Aside from the magic being comparable the high elves are simply left in the dust. For one example black guard are two points cheaper than their high elf equivilant yet with the banner of hag graef hstike before white lions and swordmasters, have more attacks than whitelions and pheonix guard, and with the warrior elite rule and immune to psychology they just pip the edge. But once again they are 2Pts cheaper!
That is just one point, assasins and death hags with rune of khaine are elf killers, dark riders are better than ellyrion reavers, dark elf spears when factoring in the points are for superior to their lighter kindred. Even looking at the special charaters, malekith is solid, shadow blade can kill almost anyone, hellebron is a S10 nutter. For high elves Teclis has to get close to be dangerous, a risky ploy and tyrion is nowhere near as hard as he once was.
It really does seem all a high elf army really has over the other races is better access to dragons.


----------



## swntzu (Dec 25, 2007)

Ancient Tiel' a fier said:


> pheonix guard, and with the warrior elite rule and immune to psychology they just pip the edge. But once again they are 2Pts cheaper!


You're forgetting the 4+ ward.


----------



## Ancient Tiel' a fier (May 5, 2008)

The ward is not as good as the extra attack, in a black guard vs pheonix guard fight black guard should win by averages.


----------



## swntzu (Dec 25, 2007)

Ancient Tiel' a fier said:


> The ward is not as good as the extra attack, in a black guard vs pheonix guard fight black guard should win by averages.

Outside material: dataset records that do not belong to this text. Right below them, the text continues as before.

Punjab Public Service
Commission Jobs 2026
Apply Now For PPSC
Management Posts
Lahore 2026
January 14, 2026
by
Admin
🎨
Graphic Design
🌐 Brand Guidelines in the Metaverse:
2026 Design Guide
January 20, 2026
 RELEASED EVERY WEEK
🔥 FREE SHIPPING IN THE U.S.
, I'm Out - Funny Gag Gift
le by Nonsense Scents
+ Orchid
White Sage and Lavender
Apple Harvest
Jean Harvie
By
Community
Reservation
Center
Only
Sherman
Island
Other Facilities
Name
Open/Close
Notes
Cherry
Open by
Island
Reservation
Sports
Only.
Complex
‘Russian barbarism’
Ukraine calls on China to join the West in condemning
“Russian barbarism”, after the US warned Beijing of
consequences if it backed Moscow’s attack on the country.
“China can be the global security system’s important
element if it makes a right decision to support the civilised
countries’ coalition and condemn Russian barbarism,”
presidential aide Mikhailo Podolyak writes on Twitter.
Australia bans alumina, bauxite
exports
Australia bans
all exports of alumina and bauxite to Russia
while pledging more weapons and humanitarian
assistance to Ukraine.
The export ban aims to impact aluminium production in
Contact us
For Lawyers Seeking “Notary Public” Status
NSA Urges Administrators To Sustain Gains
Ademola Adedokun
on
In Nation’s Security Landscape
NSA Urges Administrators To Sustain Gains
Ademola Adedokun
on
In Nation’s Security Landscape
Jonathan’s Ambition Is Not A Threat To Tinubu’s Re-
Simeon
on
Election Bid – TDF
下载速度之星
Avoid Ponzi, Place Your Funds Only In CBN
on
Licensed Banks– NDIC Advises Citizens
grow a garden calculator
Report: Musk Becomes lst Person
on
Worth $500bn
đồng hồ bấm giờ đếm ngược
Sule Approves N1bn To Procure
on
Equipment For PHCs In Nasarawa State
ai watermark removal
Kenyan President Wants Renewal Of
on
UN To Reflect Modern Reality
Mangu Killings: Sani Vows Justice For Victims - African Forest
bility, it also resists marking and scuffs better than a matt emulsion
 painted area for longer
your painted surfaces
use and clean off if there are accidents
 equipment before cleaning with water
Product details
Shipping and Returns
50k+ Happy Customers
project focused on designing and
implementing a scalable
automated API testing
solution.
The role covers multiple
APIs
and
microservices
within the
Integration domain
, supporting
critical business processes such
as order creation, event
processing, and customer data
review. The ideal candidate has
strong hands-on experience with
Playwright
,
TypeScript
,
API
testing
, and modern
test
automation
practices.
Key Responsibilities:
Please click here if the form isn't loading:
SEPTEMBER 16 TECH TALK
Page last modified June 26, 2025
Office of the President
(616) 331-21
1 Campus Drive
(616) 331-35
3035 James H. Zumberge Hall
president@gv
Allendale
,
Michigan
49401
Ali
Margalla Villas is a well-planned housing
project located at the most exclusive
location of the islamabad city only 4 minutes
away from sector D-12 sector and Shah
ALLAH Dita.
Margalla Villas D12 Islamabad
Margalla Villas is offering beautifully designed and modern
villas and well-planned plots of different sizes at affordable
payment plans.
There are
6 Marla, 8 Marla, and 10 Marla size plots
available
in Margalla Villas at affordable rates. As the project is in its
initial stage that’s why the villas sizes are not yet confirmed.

Another problem is that phoenix guard still panic. One failed test can ruin your day.

Remember that black guard are only T3 and 5+ armour on the way in. They die very easily to most forms of shooting.


----------



## Ancient Tiel' a fier (May 5, 2008)

They do yes but a cheap 60pt unit of warriors in formation elf shield can protect your black guard and another unit next to it very nicely, also a good way to provent your witch elves running off after flyers and fast cavalry.


----------



## swntzu (Dec 25, 2007)

Ancient Tiel' a fier said:


> They do yes but a cheap 60pt unit of warriors in formation elf shield can protect your black guard and another unit next to it very nicely, also a good way to provent your witch elves running off after flyers and fast cavalry.


Hmm. This is true. High Elves lack that kind of cheap screening unit.

Shield of Saphery and howler wind seems to be the usual way to protect swordmasters but this requires quite a bit of investment in magic to work consistently.


----------